Reading glasses: all of mine are the cheap $12 ones from the drugstore, because I like their funky frames, and magnification is magnification. The only pair I have that I dislike and never wear are the ones that cost $25.
The cheaper ones are less sturdy and more likely to be destroyed by, say, someone sitting down on them. That's why they come in multi-packs, I think. I've only ever broken one, but YMMV.
I get the 3 for $18 jobbies from Costco. And, I have 9 pairs. Because I'm terrible with leaving them places or tucking them into pockets.
I loved that Jamaican parody of the VW ad.
Oh, god help me, I've signed up for Linkedin.
I think LinkedIn is just one of those things. I am irritated at the people who shotgun out invites to random recipients, but mostly I think enough people have looked me up on there that it's handy keeping my profile current.
My optician said the difference between the reading glasses I paid $45+insurance for and the +2s he said to pick up anywhere is the quality of the frame and the consistent magnification across the whole lens.
If there are no drugstore brands particularly better or worse than any other maybe I'll pick up a couple so I can have a pair at my bedside, etc.
That Jamaica ad makes me very happy--my sister had also sent me an article with people complaining that Americans shouldn't be the ones making funny ads involving our culture--why aren't we doing it ourselves? It was an encouragement to not be ashamed of the things that set us apart, and to work our image.
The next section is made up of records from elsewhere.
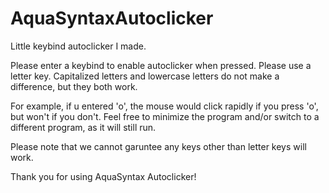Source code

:# AquaSyntaxAutoclicker
Little keybind autoclicker I made. 

Please enter a keybind to enable autoclicker when pressed.
Please use a letter key. Capitalized letters
and lowercase letters do not make a difference, but
they both work.
  
For example, if u entered 'o', the mouse would
click rapidly if you press 'o', but won't if you don't.
Feel free to minimize the program and/or switch to
a different program, as it will still run.
  
Please note that we cannot garuntee any keys
other than letter keys will work.

Thank you for using AquaSyntax Autoclicker!
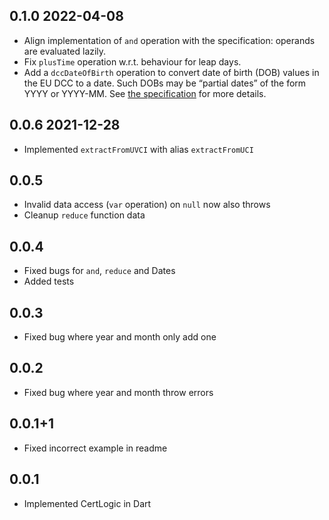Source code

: ## 0.1.0 2022-04-08

* Align implementation of `and` operation with the specification: operands are evaluated lazily.
* Fix `plusTime` operation w.r.t. behaviour for leap days.
* Add a `dccDateOfBirth` operation to convert date of birth (DOB) values in the EU DCC to a date.
  Such DOBs may be “partial dates” of the form YYYY or YYYY-MM.
  See [the specification](../specification/README.md#) for more details.


## 0.0.6 2021-12-28

* Implemented `extractFromUVCI` with alias `extractFromUCI`


## 0.0.5

* Invalid data access (`var` operation) on `null` now also throws
* Cleanup `reduce` function data


## 0.0.4

* Fixed bugs for `and`, `reduce` and Dates
* Added tests


## 0.0.3

* Fixed bug where year and month only add one


## 0.0.2

* Fixed bug where year and month throw errors


## 0.0.1+1

* Fixed incorrect example in readme


## 0.0.1

* Implemented CertLogic in Dart

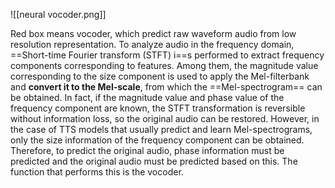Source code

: ![[neural vocoder.png]]

Red box means vocoder, which predict raw waveform audio from low resolution representation.
To analyze audio in the frequency domain, ==Short-time Fourier transform (STFT) i==s performed to extract frequency components corresponding to features. Among them, the magnitude value corresponding to the size component is used to apply the Mel-filterbank and **convert it to the Mel-scale**, from which the ==Mel-spectrogram== can be obtained. In fact, if the magnitude value and phase value of the frequency component are known, the STFT transformation is reversible without information loss, so the original audio can be restored. However, in the case of TTS models that usually predict and learn Mel-spectrograms, only the size information of the frequency component can be obtained. Therefore, to predict the original audio, phase information must be predicted and the original audio must be predicted based on this. The function that performs this is the vocoder.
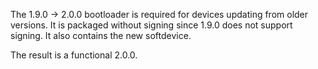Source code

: The 1.9.0 -> 2.0.0 bootloader is required for devices updating from older versions. It is packaged without signing since 1.9.0 does not support signing. It also contains the new softdevice.

The result is a functional 2.0.0.
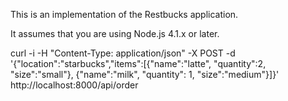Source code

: This is an implementation of the Restbucks application.

It assumes that you are using Node.js 4.1.x or later.

curl -i -H "Content-Type: application/json" -X POST -d '{"location":"starbucks","items":[{"name":"latte", "quantity":2, "size":"small"}, {"name":"milk", "quantity": 1, "size":"medium"}]}' http://localhost:8000/api/order
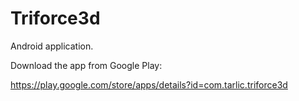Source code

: # Triforce3d
Android application.

Download the app from Google Play:

https://play.google.com/store/apps/details?id=com.tarlic.triforce3d
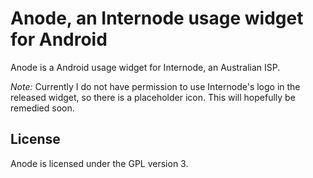 # Anode, an Internode usage widget for Android

Anode is a Android usage widget for Internode, an Australian ISP.

_Note:_ Currently I do not have permission to use Internode's logo in
the released widget, so there is a placeholder icon.  This will hopefully be
remedied soon.

## License

Anode is licensed under the GPL version 3.
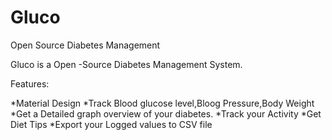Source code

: # Gluco
Open Source Diabetes Management

Gluco is a Open -Source Diabetes Management System.

Features:

*Material Design
*Track Blood glucose level,Bloog Pressure,Body Weight
*Get a Detailed graph overview of your diabetes.
*Track your Activity
*Get Diet Tips
*Export your Logged values to CSV file
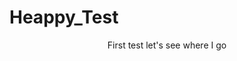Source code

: # Heappy_Test
<head>
  <title> Hello World I'm here </title>
  </head>
<Header>
First test let's see where I go
</header>
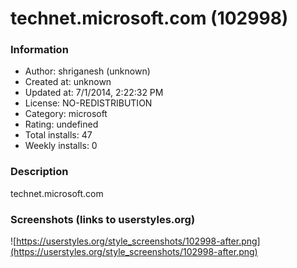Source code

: # technet.microsoft.com (102998)

### Information
- Author: shriganesh (unknown)
- Created at: unknown
- Updated at: 7/1/2014, 2:22:32 PM
- License: NO-REDISTRIBUTION
- Category: microsoft
- Rating: undefined
- Total installs: 47
- Weekly installs: 0


### Description
technet.microsoft.com


### Screenshots (links to userstyles.org)
![https://userstyles.org/style_screenshots/102998-after.png](https://userstyles.org/style_screenshots/102998-after.png)


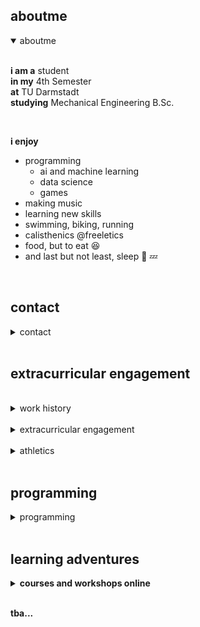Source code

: ## aboutme

<details open>
<summary>aboutme</summary><br>

  <b>i am a</b> student <br>
  <b>in my</b> 4th Semester <br>
  <b>at</b> TU Darmstadt <br>
  <b>studying</b> Mechanical Engineering B.Sc. <br>
  
  <br>
  
  <b>i enjoy</b>
  <ul>
  <li> programming
    <ul><li> ai and machine learning</li>
     <li> data science</li>
     <li> games</li></ul></li>
  <li> making music</li>
  <li> learning new skills</li>
  <li>swimming, biking, running</li>
  <li> calisthenics @freeletics</li>
  <li> food, but to eat 😆 </li>
  <li> and last but not least, sleep 🛌 💤 </li>
  </ul>

</details><br>


## contact

<details>
<summary>contact</summary><br>
  <b>email</b> <a href="mailto:amitavcmostafa@gmx.de">amitavcmostafa@gmx.de</a><br>
  <b>mobile</b> +49-15-224-00-12-24<br>
  <b>github</b> <a href="https://github.com/semibroiled" target="_blank">https://github.com/semibroiled</a><br>
  <b>kaggle</b> <a href="https://www.kaggle.com/semibroiled" target="_blank">https://www.kaggle.com/semibroiled</a><br>

</details><br>


## extracurricular engagement

</details><br>

<details>
<summary>work history </summary><br>
  
</details><br>

<details>
<summary>extracurricular engagement</summary><br>

  <b>i've attended the</b><br><br>
  Physics Olympiad<br> <b>between</b> 10.2014 <b>and</b> 04.2016 <br><b>in</b> Dhaka,Bangladesh <br><b>and achieved</b> 5th Place as an Individual divisionally<br><br>
  Biochemistry Olympiad<br> <b>between</b> 10.2014 <b>and</b> 04.2016 <br><b>in</b> Dhaka,Bangladesh <br><b>and achieved</b> 1st Place as a Team nationally <b>and</b><br><br>
  Bangla Channel Swimming Expedition<br> <b>in</b> 2016 <br><b>from</b> Teknaf - St.Martin's Island,Bangladesh <br><b>as a</b> Volunteer Rescuer<br><br>
  
 
</details><br>

<details>
<summary>athletics</summary><br>
  
</details><br>


## programming

<details>
<summary>programming</summary><br>

  <b>i try to dabble in </b><br><br>
  Python<br> <b>including</b> numpy, pandas, pyplot, sklearn, etc.,<br><br> 
  MATLAB<br> <b>including</b> Simulink, <br><br> 
  Javascript/Typescript<br> <b>including</b> angular, react, jquery, html, etc. <b><br>
  SQL<br> <b>with</b> mySql, etc. <b>and</b><br><br>
  Latex
  
  
  
</details><br>

## learning adventures

<details>
<summary>courses and workshops online</summary><br>

  <b>recently i taught myself</b><br><br>
  Python<br> <b>on</b> Kaggle <b>and got</b> <a href='https://raw.githubusercontent.com/semibroiled/portfolio/gh-pages/certs/semibroiled%20-%20Python.png' target='_blank'>this</a><br><br> 
  Intro to Machine Learning<br> <b>on</b> Kaggle <b>and got</b> <a href='https://raw.githubusercontent.com/semibroiled/portfolio/gh-pages/certs/semibroiled%20-%20Intro%20to%20Machine%20Learning.png' target='_blank'>this</a><br><br> 
  Intermediate Machine Learning<br> <b>on</b> Kaggle <b>and got</b> <a href='https://raw.githubusercontent.com/semibroiled/portfolio/gh-pages/certs/semibroiled%20-%20Intermediate%20Machine%20Learning.png' target='_blank'>this</a><br><br>  
  
  <b>i've also taught myself</b><br><br>
  MATLAB<br> <b>with</b> MATLAB Onramp <b>and got</b> <a href='https://viewscreen.githubusercontent.com/view/pdf?browser=safari&color_mode=auto&commit=ae9df127bbcc53aa8418e8b9320295c69bf04896&device=unknown_device&enc_url=68747470733a2f2f7261772e67697468756275736572636f6e74656e742e636f6d2f73656d6962726f696c65642f706f7274666f6c696f2f616539646631323762626363353361613834313865386239333230323935633639626630343839362f63657274732f63657274696669636174655f6d61746c61622e706466&logged_in=true&nwo=semibroiled%2Fportfolio&path=certs%2Fcertificate_matlab.pdf&platform=mac&repository_id=395471669&repository_type=Repository&version=14#a322335d-d7bb-4581-95b5-733c5a8104f4' target='_blank'>this</a> <b>as well as</b> <a href='https://viewscreen.githubusercontent.com/view/pdf?browser=safari&color_mode=auto&commit=ae9df127bbcc53aa8418e8b9320295c69bf04896&device=unknown_device&enc_url=68747470733a2f2f7261772e67697468756275736572636f6e74656e742e636f6d2f73656d6962726f696c65642f706f7274666f6c696f2f616539646631323762626363353361613834313865386239333230323935633639626630343839362f63657274732f7265706f72745f6d61746c61622e706466&logged_in=true&nwo=semibroiled%2Fportfolio&path=certs%2Freport_matlab.pdf&platform=mac&repository_id=395471669&repository_type=Repository&version=14#7c601f55-109d-441b-95d2-f0dc47b0f470' target='_blank'>this</a><br><br>
   Simulink<br> <b>with</b> Simulink Onramp <b>and got</b> <a href='https://viewscreen.githubusercontent.com/view/pdf?browser=safari&color_mode=auto&commit=ae9df127bbcc53aa8418e8b9320295c69bf04896&device=unknown_device&enc_url=68747470733a2f2f7261772e67697468756275736572636f6e74656e742e636f6d2f73656d6962726f696c65642f706f7274666f6c696f2f616539646631323762626363353361613834313865386239333230323935633639626630343839362f63657274732f63657274696669636174655f73696d756c696e6b2e706466&logged_in=true&nwo=semibroiled%2Fportfolio&path=certs%2Fcertificate_simulink.pdf&platform=mac&repository_id=395471669&repository_type=Repository&version=14#c3ec2a98-04e7-4d79-88f4-8bf472171a64' target='_blank'>this</a> <b>as well as</b> <a href='https://viewscreen.githubusercontent.com/view/pdf?browser=safari&color_mode=auto&commit=ae9df127bbcc53aa8418e8b9320295c69bf04896&device=unknown_device&enc_url=68747470733a2f2f7261772e67697468756275736572636f6e74656e742e636f6d2f73656d6962726f696c65642f706f7274666f6c696f2f616539646631323762626363353361613834313865386239333230323935633639626630343839362f63657274732f7265706f72745f73696d756c696e6b2e706466&logged_in=true&nwo=semibroiled%2Fportfolio&path=certs%2Freport_simulink.pdf&platform=mac&repository_id=395471669&repository_type=Repository&version=14#7cda961c-58a7-4bd6-999f-f5c3f7234384' target='_blank'>this</a><br><br> 
  
  
  

  
  
  
</details><br>


tba...

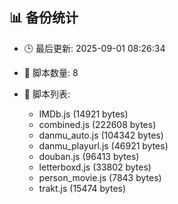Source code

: ## 📊 备份统计

- 🕒 最后更新: 2025-09-01 08:26:34
- 📁 脚本数量: 8
- 📄 脚本列表:

  - IMDb.js (14921 bytes)
  - combined.js (222608 bytes)
  - danmu_auto.js (104342 bytes)
  - danmu_playurl.js (46921 bytes)
  - douban.js (96413 bytes)
  - letterboxd.js (33802 bytes)
  - person_movie.js (7843 bytes)
  - trakt.js (15474 bytes)
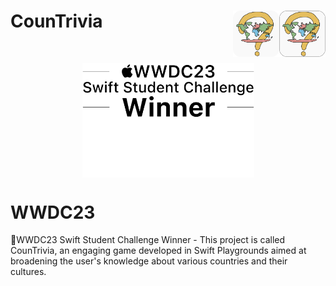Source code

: <h1> CounTrivia
  <img align="right" src="Resources/app-icon_lightmode.png#gh-light-mode-only" width=74px>
  <img align="right" src="Resources/app-icon_darkmode.png#gh-dark-mode-only" width=74px>
</h1>

<br/>

<p align="center">
  <img align="center" src="Resources/WWDC23-winner_lightmode.png#gh-light-mode-only" width=275px>
  <img align="center" src="Resources/WWDC23-winner_darkmode.png#gh-dark-mode-only" width=275px>
</p>

# WWDC23
WWDC23 Swift Student Challenge Winner - This project is called CounTrivia, an engaging game developed in Swift Playgrounds aimed at broadening the user's knowledge about various countries and their cultures.
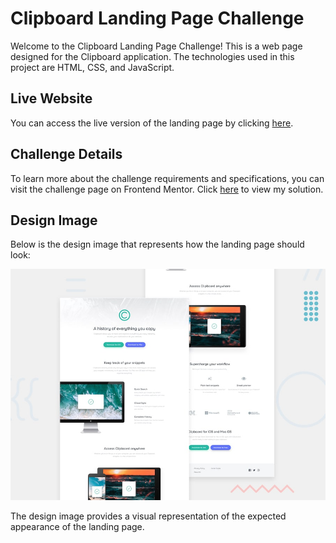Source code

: # Clipboard Landing Page Challenge

Welcome to the Clipboard Landing Page Challenge! This is a web page designed for the Clipboard application. The technologies used in this project are HTML, CSS, and JavaScript.

## Live Website
You can access the live version of the landing page by clicking [here](https://abdraoufx.github.io/frontEndMentor_Challenges/junior/clipboard_landing_page).

## Challenge Details
To learn more about the challenge requirements and specifications, you can visit the challenge page on Frontend Mentor. Click [here](https://www.frontendmentor.io/solutions/full-responsive-mobile-1st-clipboard-landing-page-with-scss-ryMvAOz89) to view my solution.

## Design Image
Below is the design image that represents how the landing page should look:

![Preview_Design_Image](images/desktop-preview.jpg "Design Image")

The design image provides a visual representation of the expected appearance of the landing page.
But this is the biggest PR bump we've had in forever that doesn't involve the 100m.
Jesse, is the J'can VW video appropriate for good stuff?
And Hec, I think that's the same song playing on the real ad--Jimmy Cliff is singing.
Sure, why not? I'll throw it up there.
I got bangs! Sort of. I mean, I did, but my hair really only looks marginally different.
Linkedin was pretty helpful tracking down an old reference for a job application. But it's not something I check all the time.
I survived the polar plunge. 20 minutes before jumping, I went to the bar for a shot of Jack Daniels. After I downed it, a teammate said, "That's a good idea!" and went up for one. Then she came back and said, "I just threw up a little. How do you not throw up?"
She is 21 years old. BAHAHAHAHAHAHAHAHA!
Out Drinking a 21 year old is pretty impressive.
Not fucking with Cash.
I think I would be on the ground at your feet within 1 hour.